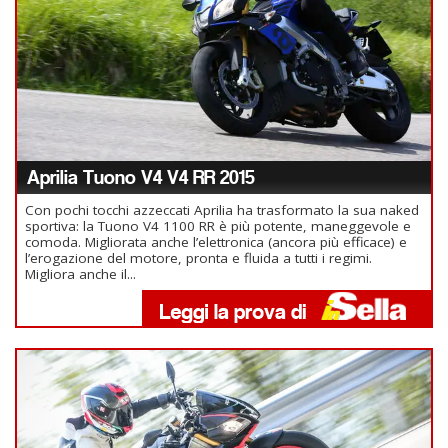
Aprilia Tuono V4 V4 RR 2015
Con pochi tocchi azzeccati Aprilia ha trasformato la sua naked
sportiva: la Tuono V4 1100 RR è più potente, maneggevole e
comoda. Migliorata anche l’elettronica (ancora più efficace) e
l’erogazione del motore, pronta e fluida a tutti i regimi.
Migliora anche il...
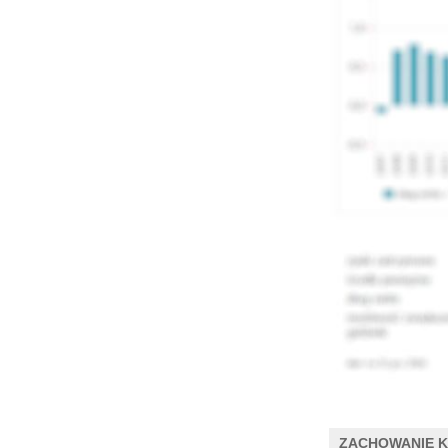
ZACHOWANIE 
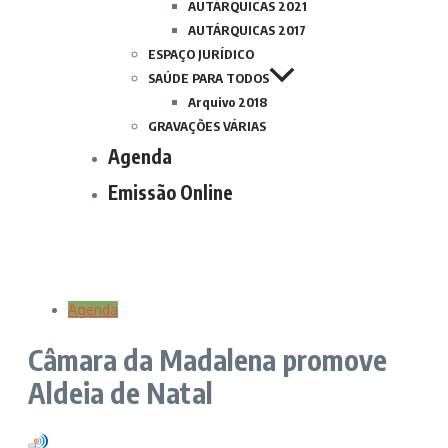
AUTÁRQUICAS 2021
AUTÁRQUICAS 2017
ESPAÇO JURÍDICO
SAÚDE PARA TODOS
Arquivo 2018
GRAVAÇÕES VÁRIAS
Agenda
Emissão Online
Agenda
Câmara da Madalena promove
Aldeia de Natal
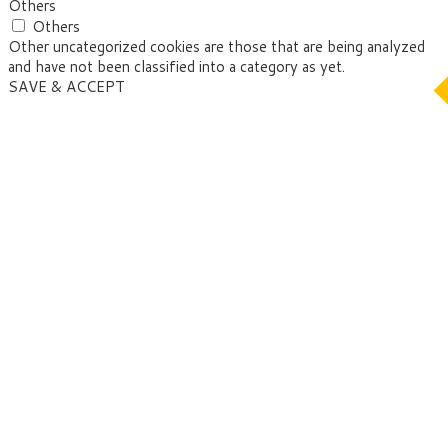
Others
Others
Other uncategorized cookies are those that are being analyzed
and have not been classified into a category as yet.
SAVE & ACCEPT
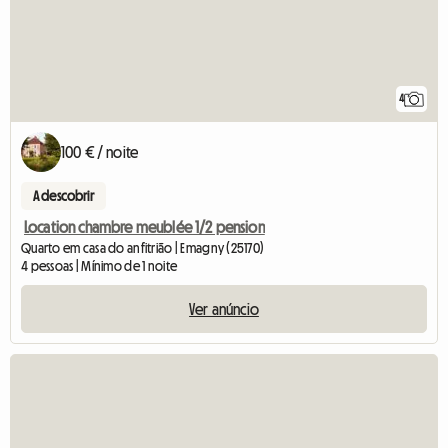
4
100 € / noite
A descobrir
Location chambre meublée 1/2 pension
Quarto em casa do anfitrião | Emagny (25170)
4 pessoas | Mínimo de 1 noite
Ver anúncio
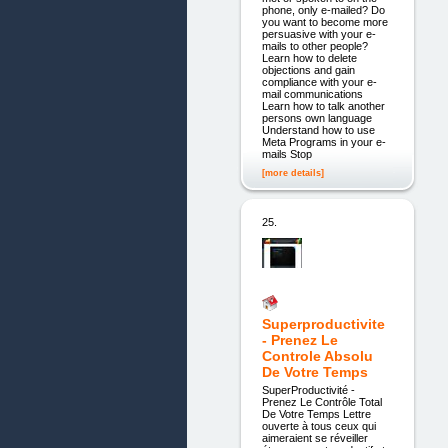
phone, only e-mailed? Do
you want to become more
persuasive with your e-
mails to other people?
Learn how to delete
objections and gain
compliance with your e-
mail communications
Learn how to talk another
persons own language
Understand how to use
Meta Programs in your e-
mails Stop
[more details]
25.
Superproductivite
- Prenez Le
Controle Absolu
De Votre Temps
SuperProductivité -
Prenez Le Contrôle Total
De Votre Temps Lettre
ouverte à tous ceux qui
aimeraient se réveiller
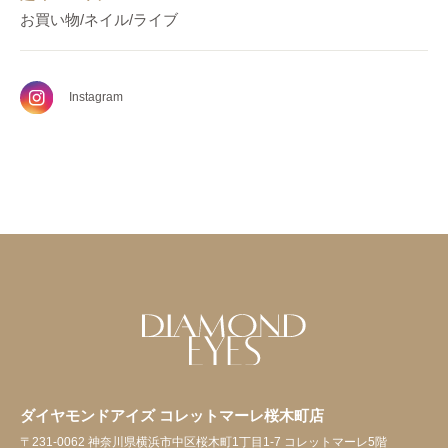
お買い物/ネイル/ライブ
Instagram
ダイヤモンドアイズ コレットマーレ桜木町店
〒231-0062 神奈川県横浜市中区桜木町1丁目1-7 コレットマーレ5階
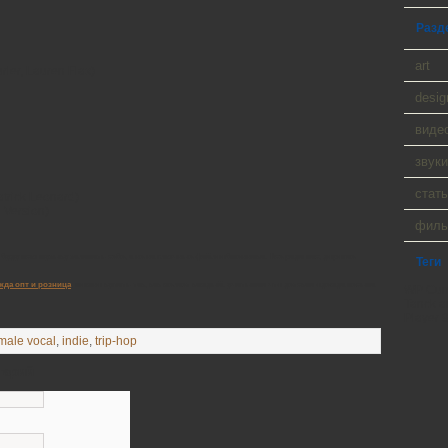
Разд
art
rler, Lauren Flax)
desig
виде
звуки
стать
trick Leonard)
l Version)
фил
ь буду всю музыку заливать себе, а не на глючные файлообменники. Все ради вас, дорогие
Теги
жда опт и розница
, можно купить так, как желает каждый. учитывая что детская одежда весьма
WP Cumu
Tanck a
Player 9
male vocal
,
indie
,
trip-hop
тарий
==================================================
Could you put the lines into a numbered list, starting with the line that contains "AUTÁRQUICAS 2021" and going on through the line that contains "Aldeia de Natal", with both of those lines included and any blank lines left out?

1. AUTÁRQUICAS 2021
2. AUTÁRQUICAS 2017
3. ESPAÇO JURÍDICO
4. SAÚDE PARA TODOS
5. Arquivo 2018
6. GRAVAÇÕES VÁRIAS
7. Agenda
8. Emissão Online
9. Agenda
10. Câmara da Madalena promove
11. Aldeia de Natal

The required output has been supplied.